法廷係りのO職員から、PM4時以降に法廷を入れていることについて、苦情を言われてしまいました。
酔余の言であることは無論だが、ショックでした。
裁判官は、事件の処理だけでなく、職員の勤務条件の問題も考えていかねばならないのです。

事務配分の変更

1982.1.12
年が明けて、職員の事務分配が変更になり、民事執行の一部をI職員が担当することになりました。
民事執行の担当者が、これまで1人だったのが2人となったのです。
ところがこれに対しては、これまで担当していたI職員から不満が出たので、私は、先輩であるW裁判官に相談しました。
民事執行は、私の職務でしたから。

W裁判官は、その段階では、担当変更については把握しておられないようであり、どうもはっきりしないので、支部長裁判官に来て頂きました。
支部長裁判官の説明では、支部長判断で、1月1日付けで、民事執行を2人とし、各自が2分の1づつを担当することに決めたとのこと。
支部長の説明により、今回の事務分配の内容が明確になりました。
これに対して、不満のあるI職員が、私に不満を述べたようでした。

しかしながら、支部長権限での変更処置であり、明確な理由なくして元に戻すことは出来ません。
但し、変更した事実が、私に伝わっておらず、混乱が生じていたことは事実です。
その原因は、担当裁判官である私に対して、支部長から正確な説明がなされていなかったことだと考えたまし私は、支部長裁判官に対し、説明が不十分であったこと、今後は担当裁判官に十分な説明をして 頂きたいことを申し入れました。
私としては当然のことだったのですが、結果的に、他の裁判官の前で、私が支部長裁判官の釈明を求めるような形になってしまい、支部長裁判官は、不愉快な思いをされたかも知れませんね。そのことに後 で、気がつきました。

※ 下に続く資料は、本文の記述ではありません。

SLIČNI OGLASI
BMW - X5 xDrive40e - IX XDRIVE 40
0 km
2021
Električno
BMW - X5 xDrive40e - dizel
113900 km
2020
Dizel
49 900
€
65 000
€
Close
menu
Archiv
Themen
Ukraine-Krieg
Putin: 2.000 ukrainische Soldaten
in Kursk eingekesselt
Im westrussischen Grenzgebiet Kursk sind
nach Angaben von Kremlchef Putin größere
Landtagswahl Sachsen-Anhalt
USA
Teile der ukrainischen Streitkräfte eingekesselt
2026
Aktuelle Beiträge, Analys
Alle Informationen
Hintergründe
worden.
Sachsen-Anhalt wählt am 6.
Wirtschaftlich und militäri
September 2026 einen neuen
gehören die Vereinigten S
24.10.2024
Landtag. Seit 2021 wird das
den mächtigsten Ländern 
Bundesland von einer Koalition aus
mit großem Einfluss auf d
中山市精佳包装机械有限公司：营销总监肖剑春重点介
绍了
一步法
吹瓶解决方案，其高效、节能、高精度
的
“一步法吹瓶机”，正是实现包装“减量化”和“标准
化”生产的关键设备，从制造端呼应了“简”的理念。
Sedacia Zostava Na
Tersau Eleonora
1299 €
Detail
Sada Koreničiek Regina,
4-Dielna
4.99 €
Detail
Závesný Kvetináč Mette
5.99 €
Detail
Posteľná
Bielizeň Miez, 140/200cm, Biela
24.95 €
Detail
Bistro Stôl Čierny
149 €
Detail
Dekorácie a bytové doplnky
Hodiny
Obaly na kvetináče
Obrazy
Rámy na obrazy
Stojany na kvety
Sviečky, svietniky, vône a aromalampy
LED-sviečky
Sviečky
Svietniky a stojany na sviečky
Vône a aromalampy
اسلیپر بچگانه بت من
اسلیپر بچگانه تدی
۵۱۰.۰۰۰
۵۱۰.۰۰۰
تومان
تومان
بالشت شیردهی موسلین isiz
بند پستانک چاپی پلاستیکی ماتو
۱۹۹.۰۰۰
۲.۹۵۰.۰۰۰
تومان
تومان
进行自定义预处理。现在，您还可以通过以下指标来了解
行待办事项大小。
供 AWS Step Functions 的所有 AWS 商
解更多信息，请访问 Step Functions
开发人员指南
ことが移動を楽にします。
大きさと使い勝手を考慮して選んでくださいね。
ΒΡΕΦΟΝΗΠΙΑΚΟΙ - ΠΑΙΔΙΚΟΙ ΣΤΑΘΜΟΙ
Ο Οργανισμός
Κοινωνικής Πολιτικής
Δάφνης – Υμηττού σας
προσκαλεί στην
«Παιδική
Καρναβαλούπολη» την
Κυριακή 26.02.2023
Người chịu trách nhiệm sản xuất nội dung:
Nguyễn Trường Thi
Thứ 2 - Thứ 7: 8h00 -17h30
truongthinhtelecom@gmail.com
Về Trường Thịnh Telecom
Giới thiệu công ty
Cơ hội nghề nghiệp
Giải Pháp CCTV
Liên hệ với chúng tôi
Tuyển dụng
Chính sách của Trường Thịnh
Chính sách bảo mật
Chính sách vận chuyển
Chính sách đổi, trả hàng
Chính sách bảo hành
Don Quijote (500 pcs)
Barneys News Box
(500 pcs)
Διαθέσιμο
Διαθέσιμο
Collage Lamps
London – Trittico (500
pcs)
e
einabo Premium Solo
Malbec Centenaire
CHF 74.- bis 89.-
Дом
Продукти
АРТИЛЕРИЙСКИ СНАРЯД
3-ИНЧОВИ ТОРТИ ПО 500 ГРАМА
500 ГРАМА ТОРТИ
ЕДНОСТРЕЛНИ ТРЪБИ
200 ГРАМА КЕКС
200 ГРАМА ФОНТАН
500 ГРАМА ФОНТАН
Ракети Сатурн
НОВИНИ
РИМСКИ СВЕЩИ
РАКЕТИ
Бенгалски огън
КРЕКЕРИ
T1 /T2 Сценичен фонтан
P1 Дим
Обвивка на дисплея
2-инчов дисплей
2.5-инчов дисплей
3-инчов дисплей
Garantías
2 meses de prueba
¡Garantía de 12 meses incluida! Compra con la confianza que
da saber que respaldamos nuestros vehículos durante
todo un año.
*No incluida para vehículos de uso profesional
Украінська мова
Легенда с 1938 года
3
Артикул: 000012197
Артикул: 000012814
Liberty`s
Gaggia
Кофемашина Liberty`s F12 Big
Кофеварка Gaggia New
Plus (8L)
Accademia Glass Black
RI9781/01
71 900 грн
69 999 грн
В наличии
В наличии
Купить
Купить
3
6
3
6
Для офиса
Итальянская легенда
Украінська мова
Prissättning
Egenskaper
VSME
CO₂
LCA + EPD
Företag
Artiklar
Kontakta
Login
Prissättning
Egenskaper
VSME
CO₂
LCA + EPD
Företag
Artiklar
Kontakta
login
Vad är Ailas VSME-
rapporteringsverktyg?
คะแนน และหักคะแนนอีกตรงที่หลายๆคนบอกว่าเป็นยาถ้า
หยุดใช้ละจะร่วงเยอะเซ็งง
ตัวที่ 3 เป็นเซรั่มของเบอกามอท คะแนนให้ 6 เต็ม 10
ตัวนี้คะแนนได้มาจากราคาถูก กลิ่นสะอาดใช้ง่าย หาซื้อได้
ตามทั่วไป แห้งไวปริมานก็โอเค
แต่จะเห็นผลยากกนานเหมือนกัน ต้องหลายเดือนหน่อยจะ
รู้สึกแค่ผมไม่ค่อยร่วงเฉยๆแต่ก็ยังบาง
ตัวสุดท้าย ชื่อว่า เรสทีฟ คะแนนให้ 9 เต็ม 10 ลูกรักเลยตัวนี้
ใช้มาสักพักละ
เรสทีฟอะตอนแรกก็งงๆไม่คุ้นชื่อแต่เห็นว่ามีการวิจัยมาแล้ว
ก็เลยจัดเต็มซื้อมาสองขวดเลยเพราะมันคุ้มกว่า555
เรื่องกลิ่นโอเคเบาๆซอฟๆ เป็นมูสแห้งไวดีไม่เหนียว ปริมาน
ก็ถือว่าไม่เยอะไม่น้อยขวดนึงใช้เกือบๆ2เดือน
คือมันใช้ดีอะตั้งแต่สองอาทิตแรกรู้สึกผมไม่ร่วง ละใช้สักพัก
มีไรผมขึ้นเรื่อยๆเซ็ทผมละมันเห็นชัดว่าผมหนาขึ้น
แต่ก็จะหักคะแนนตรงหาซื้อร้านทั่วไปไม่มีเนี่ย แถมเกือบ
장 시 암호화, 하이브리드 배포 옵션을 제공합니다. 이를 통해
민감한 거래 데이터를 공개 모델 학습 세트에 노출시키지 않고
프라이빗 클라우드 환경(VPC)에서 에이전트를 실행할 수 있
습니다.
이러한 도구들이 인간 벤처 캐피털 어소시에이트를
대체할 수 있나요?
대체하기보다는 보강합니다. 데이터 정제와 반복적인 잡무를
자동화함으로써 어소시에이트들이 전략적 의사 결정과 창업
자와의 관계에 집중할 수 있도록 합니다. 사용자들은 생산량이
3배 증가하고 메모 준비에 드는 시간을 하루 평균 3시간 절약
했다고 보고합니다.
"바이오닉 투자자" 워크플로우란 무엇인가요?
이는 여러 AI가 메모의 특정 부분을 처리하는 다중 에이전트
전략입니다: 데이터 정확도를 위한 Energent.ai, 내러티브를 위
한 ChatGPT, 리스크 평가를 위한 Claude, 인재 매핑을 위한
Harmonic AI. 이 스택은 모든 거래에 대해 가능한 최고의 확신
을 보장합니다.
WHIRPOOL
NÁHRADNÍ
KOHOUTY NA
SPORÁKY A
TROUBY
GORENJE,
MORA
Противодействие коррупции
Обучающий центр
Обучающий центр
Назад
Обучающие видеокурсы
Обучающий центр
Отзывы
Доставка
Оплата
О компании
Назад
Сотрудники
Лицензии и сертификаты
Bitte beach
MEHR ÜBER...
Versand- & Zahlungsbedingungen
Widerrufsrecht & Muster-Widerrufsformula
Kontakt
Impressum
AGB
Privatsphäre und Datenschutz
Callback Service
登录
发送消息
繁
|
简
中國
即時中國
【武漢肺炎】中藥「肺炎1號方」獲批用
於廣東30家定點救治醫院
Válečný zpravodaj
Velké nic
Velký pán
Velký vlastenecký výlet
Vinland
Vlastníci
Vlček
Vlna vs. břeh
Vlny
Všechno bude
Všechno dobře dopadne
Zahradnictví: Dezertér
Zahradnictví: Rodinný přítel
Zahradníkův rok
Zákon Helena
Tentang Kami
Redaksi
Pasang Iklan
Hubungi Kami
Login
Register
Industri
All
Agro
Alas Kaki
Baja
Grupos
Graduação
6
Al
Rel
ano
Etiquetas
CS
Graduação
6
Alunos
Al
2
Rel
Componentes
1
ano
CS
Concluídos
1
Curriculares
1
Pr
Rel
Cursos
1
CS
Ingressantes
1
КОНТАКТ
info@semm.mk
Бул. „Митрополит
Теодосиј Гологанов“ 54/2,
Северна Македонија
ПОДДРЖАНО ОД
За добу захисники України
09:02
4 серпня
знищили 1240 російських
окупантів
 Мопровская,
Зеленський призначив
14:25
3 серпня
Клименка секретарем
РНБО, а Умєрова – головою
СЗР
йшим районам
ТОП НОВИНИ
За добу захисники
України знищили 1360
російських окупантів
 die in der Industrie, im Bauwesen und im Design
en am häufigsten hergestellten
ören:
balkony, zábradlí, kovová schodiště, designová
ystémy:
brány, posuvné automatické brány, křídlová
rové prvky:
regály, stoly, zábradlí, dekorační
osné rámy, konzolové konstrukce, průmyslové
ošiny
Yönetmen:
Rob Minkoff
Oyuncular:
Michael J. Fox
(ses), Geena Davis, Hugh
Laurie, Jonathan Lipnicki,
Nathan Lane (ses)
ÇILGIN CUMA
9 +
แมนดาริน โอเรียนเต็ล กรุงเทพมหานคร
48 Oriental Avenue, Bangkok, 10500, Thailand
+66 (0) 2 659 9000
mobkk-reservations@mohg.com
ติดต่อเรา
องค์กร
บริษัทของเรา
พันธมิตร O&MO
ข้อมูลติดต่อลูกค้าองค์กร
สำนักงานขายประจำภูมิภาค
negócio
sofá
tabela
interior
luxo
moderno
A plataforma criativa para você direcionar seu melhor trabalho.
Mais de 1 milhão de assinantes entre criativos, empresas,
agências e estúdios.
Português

今回のことで、多少人間関係が気まずくなったとしても、それによって私の待遇(任地等)に影響が及ぶことは、まず、ないでしょう。
裁判官の地位は、憲法で保障されているのだから・・・
しかし、できるならば、対立せずにやっていきたいものだと思いました。

1982・1・29
お向かいの苗屋さんで生まれたばかりの白い子犬をもらい、モモタローと名づける。
2晩ほどすごく泣く。
夜中に起こされたが、昨日から手移しで粥を食べさせたところ、昨夜はおとなしかった。
まだ噛んで飲み込むことができず、空腹で泣いていたものらしい。

3. 2
鑑定嘱託のため、東京地裁へ行く。
同期のT裁判官と、昼食を法曹会館でとる。
久しぶりの東京地裁の印象だが、なぜか重苦しい。
土浦のほうが、はるかに明るいと、思いました。
すっかり、土浦びいきになっていたのでしょう。